There are a number of steps the council could take.

It could stay put and simply limit banks, which not only aren’t local but offer the additional deterrent, council members say, of closing on evenings and weekends, when Pearl Street sees some of its highest traffic.

It could extend the ordinance to include offices, which do not draw tourists and visitors in the pedestrian-oriented area.

Other communities — including several in the Rocky Mountains, where real estate offices tend to snatch up downtown properties if not limited — have taken that general approach. The city of Palo Alto, Calif., has a first-floor retail preservation ordinance that was largely a response to tech firms taking over downtown spots.

Appelbaum, who for years supported the kind of prohibition Boulder passed this week, believes some version of those interventions might fit here.

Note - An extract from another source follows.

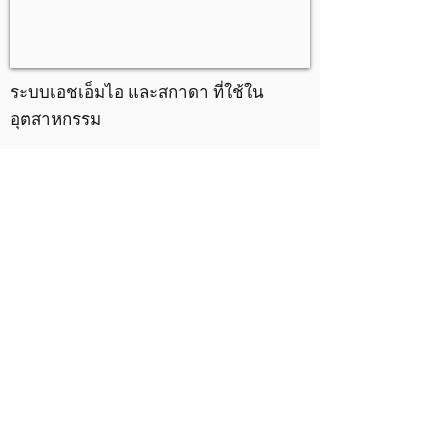
ระบบเอชเอ็มไอ และสกาดา ที่ใช้ใน
อุตสาหกรรม
Industry 4.0
ส่งข้อมูลจากเครื่องจักรไปยัง แอปพลิเคชั่น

“I’d like to see both offices and banks, because to me, they’re the same problem we’re trying to solve,” he said. “They greatly disrupt and devalue the pedestrian corridors.”

Kelso Kelly, a regional president for ANB Bank, which occupies a storefront on Walnut Street, one block off the Pearl Street Mall, doesn’t disagree with the assessment.

“I think the logic is probably good,” he said. “I think a city should be able to permit what kinds of business they want in certain areas, and I think that’s OK, as long as they don’t go too far.”

Becoming ‘anywhere’

A much more controversial option for Boulder would involve an ordinance that limits or outright excludes chain stores. That would qualify as “too far,” Appelbaum said.

“I don’t know if you do that,” he added. “That’s much more difficult.”

It’s not unheard-of, though. Just this week, the similarly concerned city council of Aspen gave early approval to a citizen-initiated proposal that would give the city the authority to deny chain stores in new buildings.

Jones said she’s not convinced that’s the correct path, but did express some disappointment with the fact that Boulder-born operations are slowly losing their foothold downtown.

“In general, you don’t want too many national chains. Then you become anywhere,” she said. “If you can’t distinguish between the Pearl Street Mall and the mall in Broomfield, then you have a problem.”

Before the council makes any final decision, other city bodies and business groups will be given the chance to offer input — an opportunity they did not have ahead of the ordinance’s unexpected introduction.

But because council members declined to enact an actual moratorium, and instead installed what’s technically referred to as a “pending ordinance doctrine,” the current pause is limited to 120 days.

“I hope we sent a signal that this is important,” Jones said. “Can you imagine if we ever lost the Boulder Bookstore? We have to help ensure these businesses stay here.”